** Opening EXTRACT PROVIDED block **

Total: 285 tests across 11 suites (73 + 11 + 13 + 29 + 10 + 10 + 26 + 51 + 10 + 24 + 28).

Why this matters

Two complaints surface most often when users evaluate the wizard: (1) "is it actually OSS-only or can I use it with Claude/GPT too?" and (2) "what does this actually cost to run?" v0.7.0 punted on (2); v0.8.0 makes the answer concrete with the cost ladder doc + the free-tier-first cascade. The wizard is any-backend by design — the OSS tier is a differentiator vs the Claude/Codex siblings (those lock you in), not a requirement. Hybrid coder/reviewer (ceiling model coder + free-tier reviewer) is the dominant pattern for cost optimization without losing rigor.

[0.7.0] - 2026-05-05

Added — JSON Schemas for review artifacts + zero-dep validator

Codifies the structures the wizard has been hand-writing across review rounds. The .reviews/handoff.json and .reviews/response.json shapes were previously implicit — every reviewer + every consumer had to infer them. v0.7.0 makes both shapes explicit + machine-checkable.

** Closing EXTRACT PROVIDED block **
** Opening DATA FOR ANALYSIS block **

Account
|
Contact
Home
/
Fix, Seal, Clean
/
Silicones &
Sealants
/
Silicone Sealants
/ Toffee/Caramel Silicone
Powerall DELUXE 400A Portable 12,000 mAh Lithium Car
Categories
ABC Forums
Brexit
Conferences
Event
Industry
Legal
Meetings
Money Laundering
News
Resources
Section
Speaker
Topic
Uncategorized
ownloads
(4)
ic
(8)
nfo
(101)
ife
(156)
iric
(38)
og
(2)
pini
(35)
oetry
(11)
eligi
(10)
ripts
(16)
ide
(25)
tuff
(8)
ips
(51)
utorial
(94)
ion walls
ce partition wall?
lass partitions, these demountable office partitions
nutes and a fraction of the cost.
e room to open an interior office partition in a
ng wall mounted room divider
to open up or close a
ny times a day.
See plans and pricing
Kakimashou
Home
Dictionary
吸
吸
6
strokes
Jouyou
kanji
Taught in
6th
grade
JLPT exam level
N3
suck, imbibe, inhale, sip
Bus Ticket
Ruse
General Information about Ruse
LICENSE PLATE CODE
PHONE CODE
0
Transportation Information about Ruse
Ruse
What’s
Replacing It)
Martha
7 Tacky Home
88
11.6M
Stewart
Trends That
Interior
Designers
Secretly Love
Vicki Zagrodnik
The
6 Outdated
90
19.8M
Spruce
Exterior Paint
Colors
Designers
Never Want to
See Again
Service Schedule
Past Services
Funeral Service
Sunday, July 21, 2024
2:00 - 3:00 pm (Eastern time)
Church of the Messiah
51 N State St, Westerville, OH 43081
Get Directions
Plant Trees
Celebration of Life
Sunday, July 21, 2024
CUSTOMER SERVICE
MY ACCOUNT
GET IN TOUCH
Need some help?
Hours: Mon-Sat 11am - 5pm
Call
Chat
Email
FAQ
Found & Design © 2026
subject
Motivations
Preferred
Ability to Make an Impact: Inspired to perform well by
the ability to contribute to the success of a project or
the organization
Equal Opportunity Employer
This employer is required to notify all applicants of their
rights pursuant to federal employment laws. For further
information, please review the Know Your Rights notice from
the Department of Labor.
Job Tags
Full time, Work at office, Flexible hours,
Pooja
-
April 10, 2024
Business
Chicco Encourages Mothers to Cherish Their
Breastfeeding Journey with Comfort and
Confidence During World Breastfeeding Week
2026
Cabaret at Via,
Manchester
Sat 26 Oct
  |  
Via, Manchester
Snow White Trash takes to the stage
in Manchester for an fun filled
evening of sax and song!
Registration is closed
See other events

** Closing DATA FOR ANALYSIS block **

REQUIREMENT A:
Answer these questions about the changelog excerpt:
(i) How many tests are there, and across how many suites?
(ii) Which version makes the answer about running cost concrete?
(iii) Which two files have their shapes made explicit in v0.7.0?
REQUIREMENT B: Reproduce the changelog excerpt between "Why this matters" and "without losing rigor.", inclusive.
REQUIREMENT C: Resume the changelog excerpt from the point where it stops.

TASK OUTPUT A:
(i) 285 tests across 11 suites.
(ii) v0.8.0.
(iii) .reviews/handoff.json and .reviews/response.json.

TASK OUTPUT B:
Why this matters

Two complaints surface most often when users evaluate the wizard: (1) "is it actually OSS-only or can I use it with Claude/GPT too?" and (2) "what does this actually cost to run?" v0.7.0 punted on (2); v0.8.0 makes the answer concrete with the cost ladder doc + the free-tier-first cascade. The wizard is any-backend by design — the OSS tier is a differentiator vs the Claude/Codex siblings (those lock you in), not a requirement. Hybrid coder/reviewer (ceiling model coder + free-tier reviewer) is the dominant pattern for cost optimization without losing rigor.

TASK OUTPUT C:
templates/schemas/handoff.schema.json — JSON Schema (draft-07) for the handoff artifact: review_id, status (PENDING_REVIEW / IN_REVIEW / CERTIFIED / NOT_CERTIFIED), round, mission, success, failure, review_instructions, plus optional files_changed, verification_state with tests_green + test_counts, preflight_path, response_path, artifact_path. Permissive additionalProperties: true for forward compat — extra fields don't break validation.

templates/schemas/response.schema.json — Schema for the response artifact: top-level responses[] array with per-finding shape (finding_id, severity matching ^P[0-2]( \(.*\))?$ to allow parenthetical context, title, claim, status). Conditional validation enforces: FIXED requires fix_summary + fix_locations; REJECTED / WONT_FIX requires rejection_reason. Pattern-key support for recheck_instructions_for_round_N.

scripts/validate-review-artifact.sh + companion .js — zero-dep validator (pure node, no npm install). Implements the draft-07 subset the schemas use: type, required, properties, enum, pattern, minLength, minimum, items, $ref (#/definitions/*), patternProperties, allOf with if/then, const, definitions. Exit codes: 0 valid / 1 invalid (errors with jsonpath + reason on stderr) / 2 usage / missing-file / unparseable JSON.

Both schemas + validator install to .opencode/schemas/ and .opencode/scripts/ respectively. Live .reviews/handoff.json and .reviews/response.json (round-2 artifacts from v0.2.0) validate against the schemas — the schemas were derived from these artifacts so they're guaranteed compatible with prior rounds.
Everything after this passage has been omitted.